The investigators next analyzed the three types of monocyte clusters to find COVID-19-specific sub-clusters. They specifically focused on classical monocytes, considering their crucial roles for inflammatory responses, and investigated differentially expressed genes between influenza and COVID-19 in order to find COVID-19-specific transcriptional signatures in classical monocytes.

They found that COVID-19-specific genes were enriched by TNF/IL-1β-responsive genes whereas influenza-specific genes were enriched by IFN-I-responsive genes in addition to TNF/IL-1β-responsive genes, indicating that the IFN-I response is dominant in influenza compared to COVID-19. Unexpectedly, they also observed that severe COVID-19 acquires IFN-I-responsive features in addition to TNF/IL-1β-inflammatory features.
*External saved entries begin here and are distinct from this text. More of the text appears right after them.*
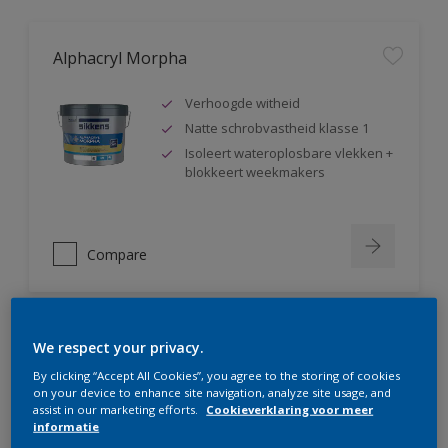
Alphacryl Morpha
Verhoogde witheid
Natte schrobvastheid klasse 1
Isoleert wateroplosbare vlekken +
blokkeert weekmakers
Compare
We respect your privacy.
Alphacryl Perlino
By clicking “Accept All Cookies”, you agree to the storing of cookies
on your device to enhance site navigation, analyze site usage, and
Natte schrobvastheid klasse 1 +
assist in our marketing efforts.
Cookieverklaring voor meer
glanst niet op
informatie
Isoleert wateroplosbare vlekken +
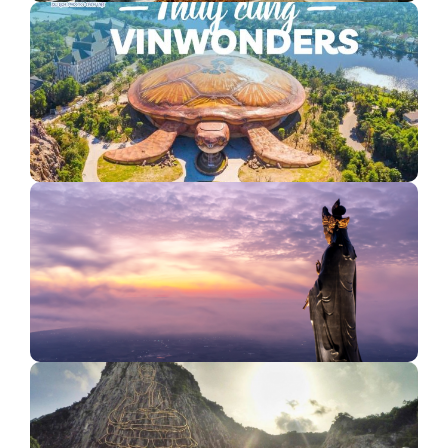
Giá vé cáp treo Sun World Fansipan Legend mới nhất
Review Thủy Cung VinWonders Phú Quốc
Sun World Ba Den Mountain - Vinh danh "Khu du lịch…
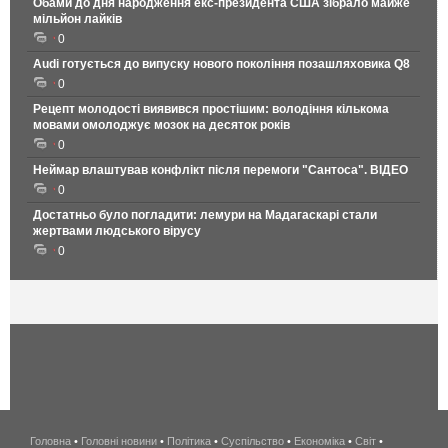
Обами до дня народження екс-президента США зібрало майже
мільйон лайків
0
Audi готується до випуску нового покоління позашляховика Q8
0
Рецепт молодості виявився простішим: володіння кількома
мовами омолоджує мозок на десяток років
0
Неймар влаштував конфлікт після перемоги "Сантоса". ВІДЕО
0
Достатньо було погладити: лемури на Мадагаскарі стали
жертвами людського вірусу
0
Головна
•
Головні новини
•
Політика
•
Суспільство
•
Економіка
беспроводной
•
Світ
•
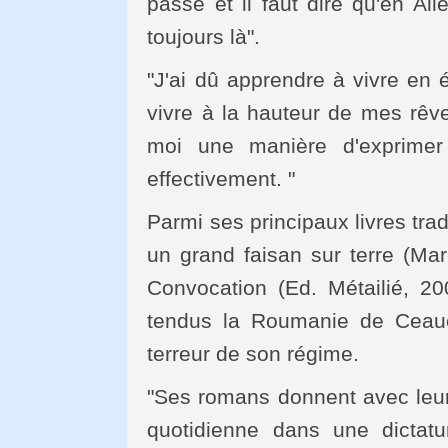
passé et il faut dire qu'en All
toujours là".
"J'ai dû apprendre à vivre en é
vivre à la hauteur de mes rêves
moi une manière d'exprimer
effectivement. "
Parmi ses principaux livres tra
un grand faisan sur terre (Mar
Convocation (Ed. Métailié, 20
tendus la Roumanie de Ceau
terreur de son régime.
"Ses romans donnent avec leurs
quotidienne dans une dictatur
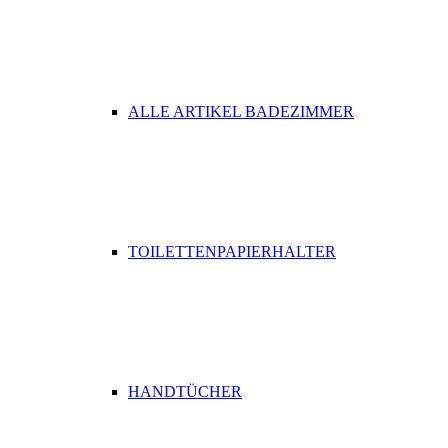
ALLE ARTIKEL BADEZIMMER
TOILETTENPAPIERHALTER
HANDTÜCHER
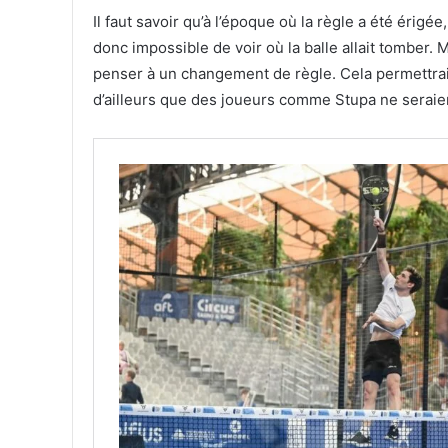
Il faut savoir qu’à l’époque où la règle a été érigée
donc impossible de voir où la balle allait tomber. M
penser à un changement de règle. Cela permettrait
d’ailleurs que des joueurs comme Stupa ne seraie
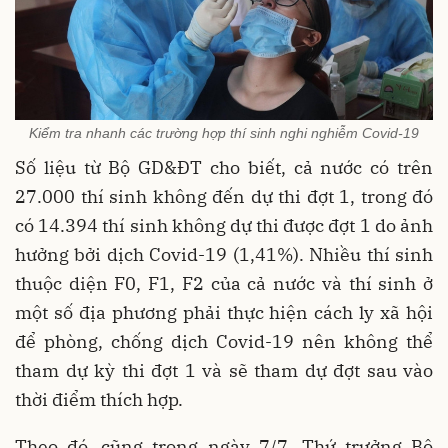
Kiểm tra nhanh các trường hợp thí sinh nghi nghiễm Covid-19
Số liệu từ Bộ GD&ĐT cho biết, cả nước có trên
27.000 thí sinh không đến dự thi đợt 1, trong đó
có 14.394 thí sinh không dự thi được đợt 1 do ảnh
hưởng bởi dịch Covid-19 (1,41%). Nhiều thí sinh
thuộc diện F0, F1, F2 của cả nước và thí sinh ở
một số địa phương phải thực hiện cách ly xã hội
để phòng, chống dịch Covid-19 nên không thể
tham dự kỳ thi đợt 1 và sẽ tham dự đợt sau vào
thời điểm thích hợp.
Theo đó, cũng trong ngày 7/7, Thứ trưởng Bộ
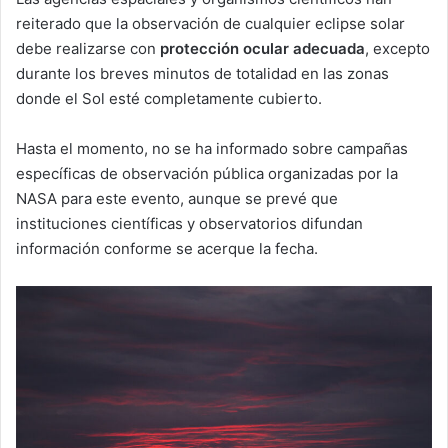
reiterado que la observación de cualquier eclipse solar
debe realizarse con
protección ocular adecuada
, excepto
durante los breves minutos de totalidad en las zonas
donde el Sol esté completamente cubierto.
Hasta el momento, no se ha informado sobre campañas
específicas de observación pública organizadas por la
NASA para este evento, aunque se prevé que
instituciones científicas y observatorios difundan
información conforme se acerque la fecha.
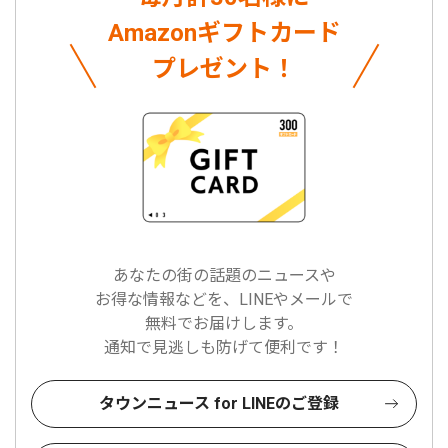
Amazonギフトカード
プレゼント！
あなたの街の話題のニュースや
お得な情報などを、LINEやメールで
無料でお届けします。
通知で見逃しも防げて便利です！
タウンニュース for LINEのご登録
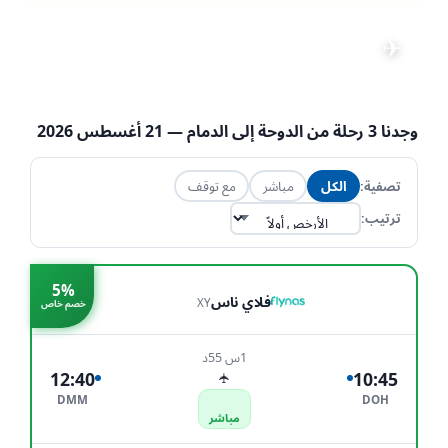
رحلات من الدوحة إلى الدمام
✈
📅 21 أغسطس 2026
·
👤 1 راكب
·
تعديل البحث
💺 الاقتصادية
·
DOH → DMM
وجدنا
3
رحلة من
الدوحة
إلى
الدمام
— 21 أغسطس 2026
تصفية:
الكل
مباشر
مع توقف
ترتيب:
5%
فلاي ناس
XY
خصم خاص
1س 55د
12:40
10:45
✈
DMM
DOH
مباشر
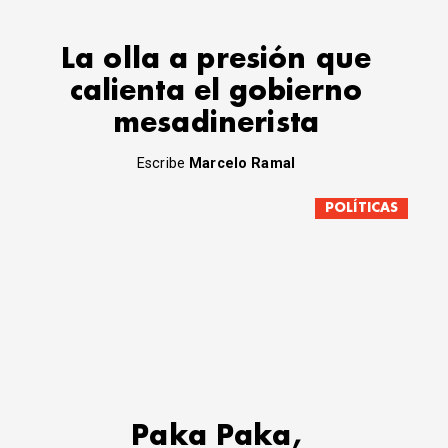
La olla a presión que
calienta el gobierno
mesadinerista
Escribe
Marcelo Ramal
POLÍTICAS
Paka Paka,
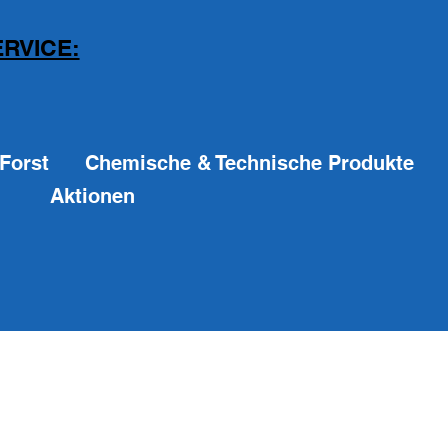
RVICE:
Forst
Chemische & Technische Produkte
Aktionen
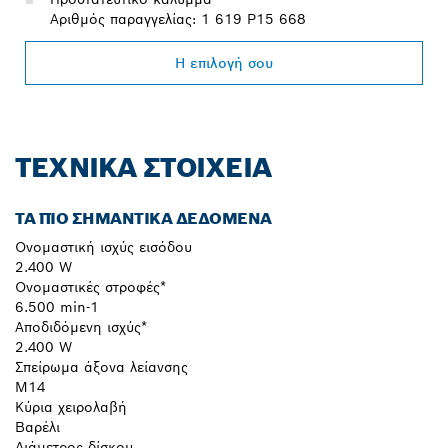
Αριθμός παραγγελίας: 1 619 P15 668
Η επιλογή σου
ΤΕΧΝΙΚΆ ΣΤΟΙΧΕΊΑ
ΤΑ ΠΙΟ ΣΗΜΑΝΤΙΚΆ ΔΕΔΟΜΈΝΑ
Ονομαστική ισχύς εισόδου
2.400 W
Ονομαστικές στροφές*
6.500 min-1
Αποδιδόμενη ισχύς*
2.400 W
Σπείρωμα άξονα λείανσης
M14
Κύρια χειρολαβή
Βαρέλι
Διάμετρος δίσκου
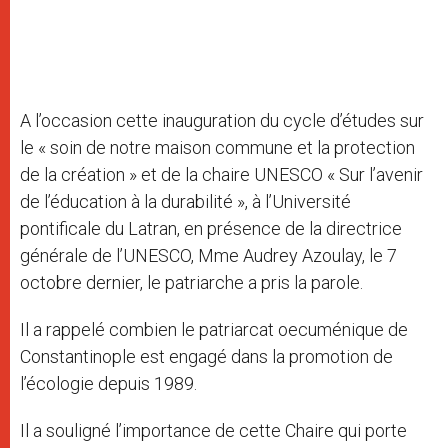
A l’occasion cette inauguration du cycle d’études sur
le « soin de notre maison commune et la protection
de la création » et de la chaire UNESCO « Sur l’avenir
de l’éducation à la durabilité », à l’Université
pontificale du Latran, en présence de la directrice
générale de l’UNESCO, Mme Audrey Azoulay, le 7
octobre dernier, le patriarche a pris la parole.
Il a rappelé combien le patriarcat oecuménique de
Constantinople est engagé dans la promotion de
l’écologie depuis 1989.
Il a souligné l’importance de cette Chaire qui porte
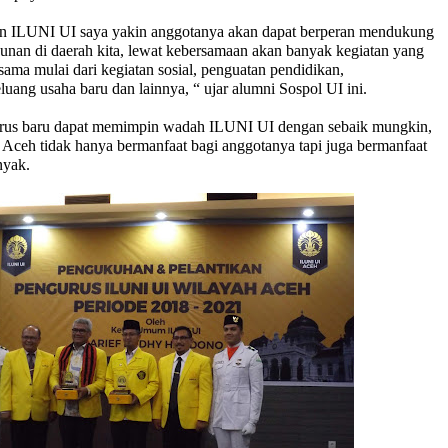
n ILUNI UI saya yakin anggotanya akan dapat berperan mendukung
nan di daerah kita, lewat kebersamaan akan banyak kegiatan yang
sama mulai dari kegiatan sosial, penguatan pendidikan,
ang usaha baru dan lainnya, “ ujar alumni Sospol UI ini.
urus baru dapat memimpin wadah ILUNI UI dengan sebaik mungkin,
Aceh tidak hanya bermanfaat bagi anggotanya tapi juga bermanfaat
nyak.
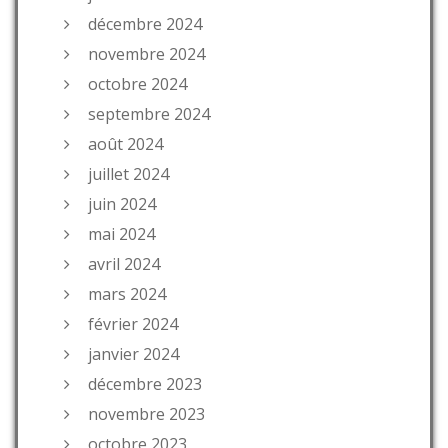
décembre 2024
novembre 2024
octobre 2024
septembre 2024
août 2024
juillet 2024
juin 2024
mai 2024
avril 2024
mars 2024
février 2024
janvier 2024
décembre 2023
novembre 2023
octobre 2023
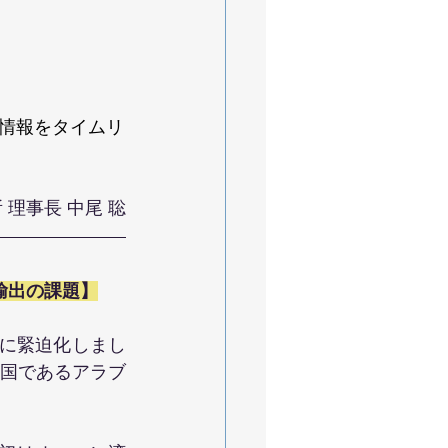
情報をタイムリ
理事長 中尾 聡
輸出の課題】
気に緊迫化しまし
国であるアラブ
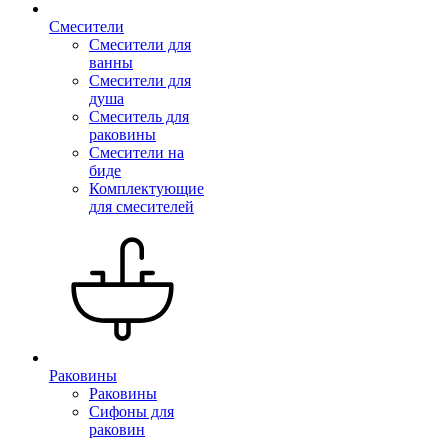
Смесители
Смесители для
ванны
Смесители для
душа
Смеситель для
раковины
Смесители на
биде
Комплектующие
для смесителей
Раковины
Раковины
Сифоны для
раковин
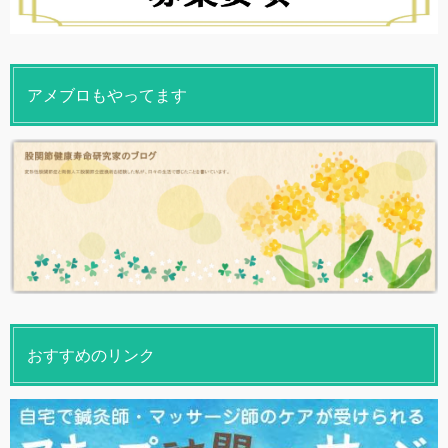
アメブロもやってます
おすすめのリンク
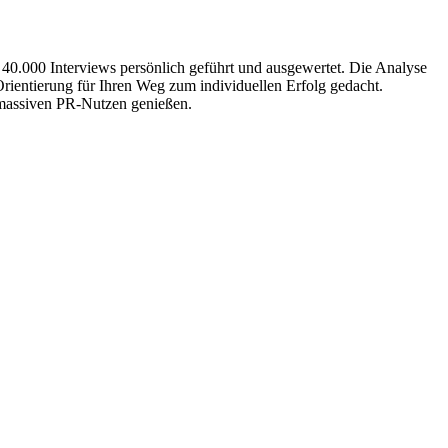
 40.000 Interviews persönlich geführt und ausgewertet. Die Analyse
Orientierung für Ihren Weg zum individuellen Erfolg gedacht.
n massiven PR-Nutzen genießen.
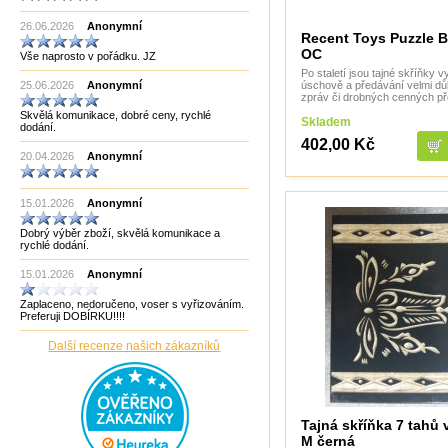
Made in India CHOPRA
26.06.2026
Made in Taiwan
Anonymní
Recent Toys Puzzle 
Manopoulos
OC
Vše naprosto v pořádku. JZ
MF3
mf8
Po staletí jsou tajné skříňky 
úschově a předávání velmi dů
25.06.2026
Anonymní
MoYu
zpráv či drobných cenných p
Německo
Skvělá komunikace, dobré ceny, rychlé
Německo Bartl
Skladem
dodání.
Německo HCM
402,00 Kč
Německo Philos
20.04.2026
Anonymní
New Pelikan
Old Pelikan
Out of the blue
15.01.2026
Anonymní
Philos
Piatnik
Dobrý výběr zboží, skvělá komunikace a
Puzzle Master Kanada
rychlé dodání.
QiYi
RADEMIC
15.01.2026
Anonymní
Recent Toys
Robetoy
Zaplaceno, nedoručeno, voser s vyřizováním.
Robetoy,Bartl
Preferuji DOBÍRKU!!!!
Rubiks
Rumunsko
Další recenze našich zákazníků
Sazka/Olympia
ShengShou
ShengShou)
Sonic Games
Speedstack USA
Tajná skříňka 7 tahů 
Svancara
M černá
Tantrix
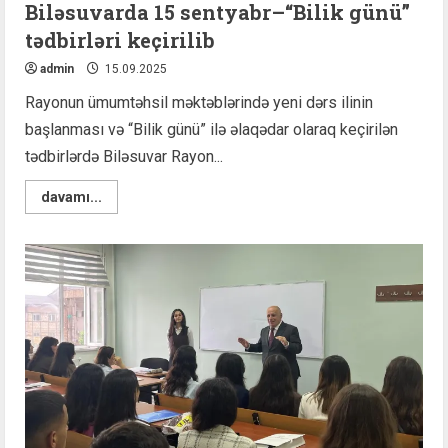
Biləsuvarda 15 sentyabr–“Bilik günü”
tədbirləri keçirilib
admin
15.09.2025
Rayonun ümumtəhsil məktəblərində yeni dərs ilinin
başlanması və “Bilik günü” ilə əlaqədar olaraq keçirilən
tədbirlərdə Biləsuvar Rayon...
Read
davamı...
more
about
Biləsuvarda
15
sentyabr–“Bilik
günü”
tədbirləri
keçirilib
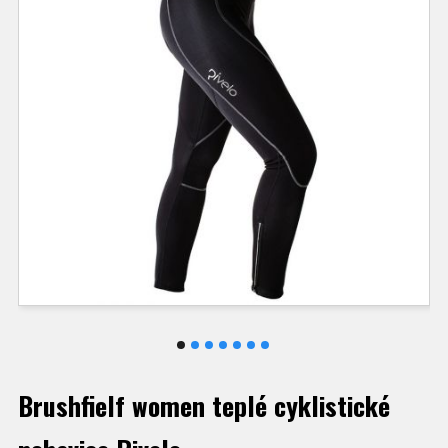
Brushfielf women teplé cyklistické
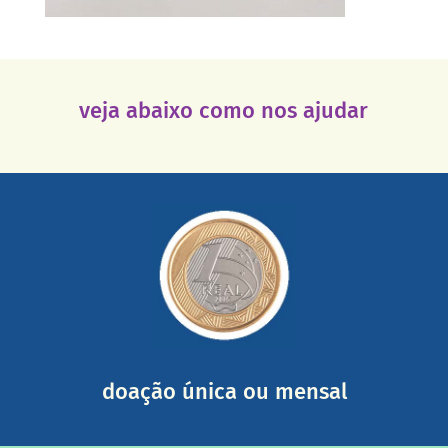
veja abaixo como nos ajudar
saiba mais
somada a de outras pessoas.
mail mostrando tudo o que fizemos com a sua ajuda
segurança e recebendo nossos relatórios mensais por e-
Você pode nos ajudar a partir de R$ 1/dia com total
doação única ou mensal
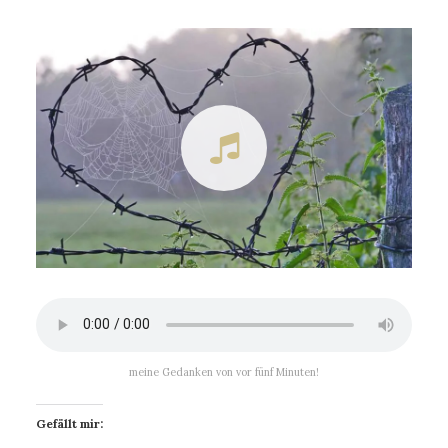
meine Gedanken von vor fünf Minuten!
Gefällt mir:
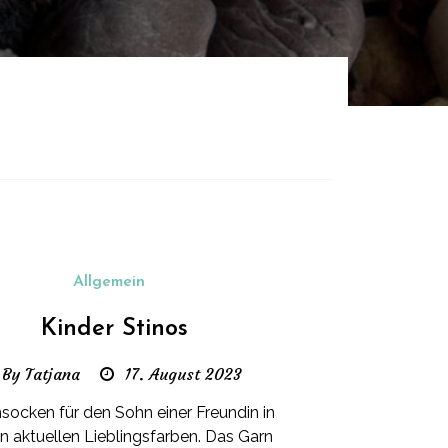
Allgemein
Kinder Stinos
By Tatjana
17. August 2023
ocken für den Sohn einer Freundin in
n aktuellen Lieblingsfarben. Das Garn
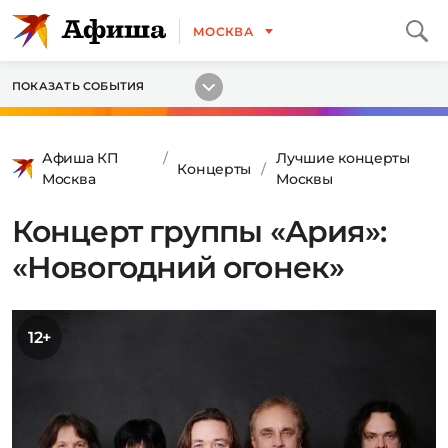
МОСКВА
ПОКАЗАТЬ СОБЫТИЯ
Афиша КП
Лучшие концерты
Концерты
Москва
Москвы
Концерт группы «Ария»:
«Новогодний огонек»
12+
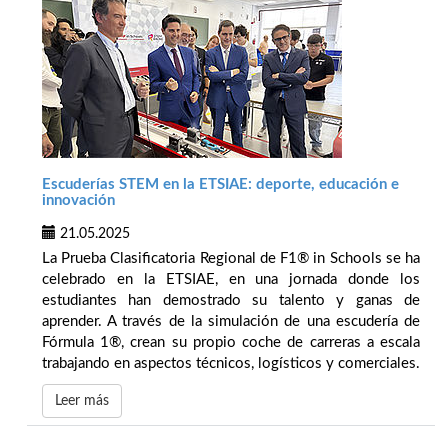
Escuderías STEM en la ETSIAE: deporte, educación e
innovación
21.05.2025
La Prueba Clasificatoria Regional de F1® in Schools se ha
celebrado en la ETSIAE, en una jornada donde los
estudiantes han demostrado su talento y ganas de
aprender. A través de la simulación de una escudería de
Fórmula 1®, crean su propio coche de carreras a escala
trabajando en aspectos técnicos, logísticos y comerciales.
Leer más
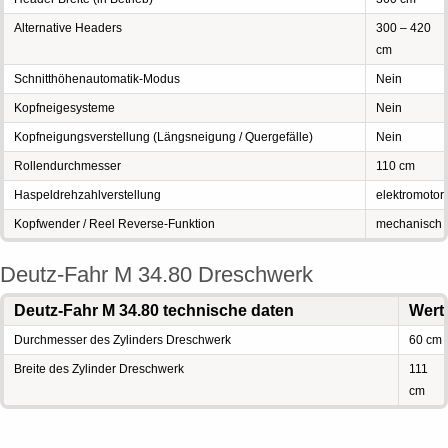
Alternative Headers
300 – 420
cm
Schnitthöhenautomatik-Modus
Nein
Kopfneigesysteme
Nein
Kopfneigungsverstellung (Längsneigung / Quergefälle)
Nein
Rollendurchmesser
110 cm
Haspeldrehzahlverstellung
elektromotor
Kopfwender / Reel Reverse-Funktion
mechanisch
Deutz-Fahr M 34.80 Dreschwerk
Deutz-Fahr M 34.80 technische daten
Wert
Durchmesser des Zylinders Dreschwerk
60 cm
Breite des Zylinder Dreschwerk
111
cm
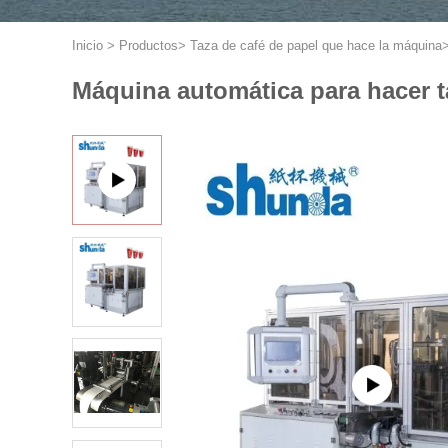
Inicio
>
Productos
>
Taza de café de papel que hace la máquina
Máquina automática para hacer t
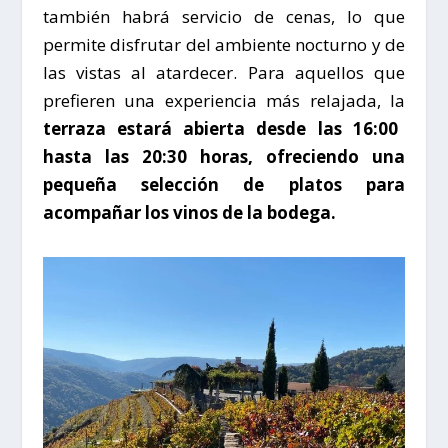
también habrá servicio de cenas, lo que
permite disfrutar del ambiente nocturno y de
las vistas al atardecer. Para aquellos que
prefieren una experiencia más relajada, la
terraza estará abierta desde las 16:00
hasta las 20:30 horas, ofreciendo una
pequeña selección de platos para
acompañar los vinos de la bodega.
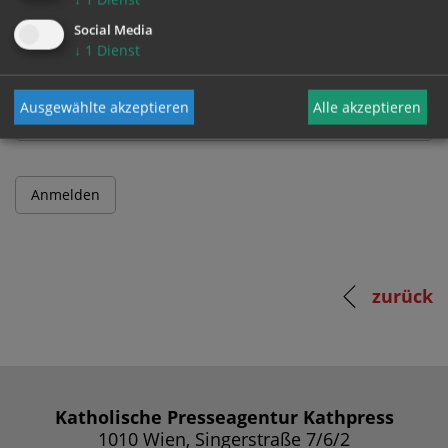
Social Media
↓
1
Dienst
Passwort
Ausgewählte akzeptieren
Alle akzeptieren
zurück
Katholische Presseagentur Kathpress
1010 Wien, Singerstraße 7/6/2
Finally, the researchers validated IFN-I response and inflammatory features using bulk RNA-seq data obtained from the post-mortem lung tissues of patients with lethal COVID-19. Although the analysis was limited to only two patients, they prominently exhibited both the IFN-I response and TNF/IL-1β-inflammatory response.

"In the current study, we demonstrated that severe COVID-19 is characterized by TNF/IL-1β-inflammatory features combined with the IFN-I response. In a murine model of SARS-CoV infection, timing of the IFN-I response is a critical factor determining outcomes of infection," the authors concluded. "Delayed IFN-I response contributes to pathological inflammation whereas early IFN-I response controls viral replication. Therefore, we propose that anti-inflammatory strategies targeting not only inflammatory cytokines, including TNF, IL-1β, and IL-6, but also pathological IFN-I response needs to be investigated for the treatment of patients with severe COVID-19."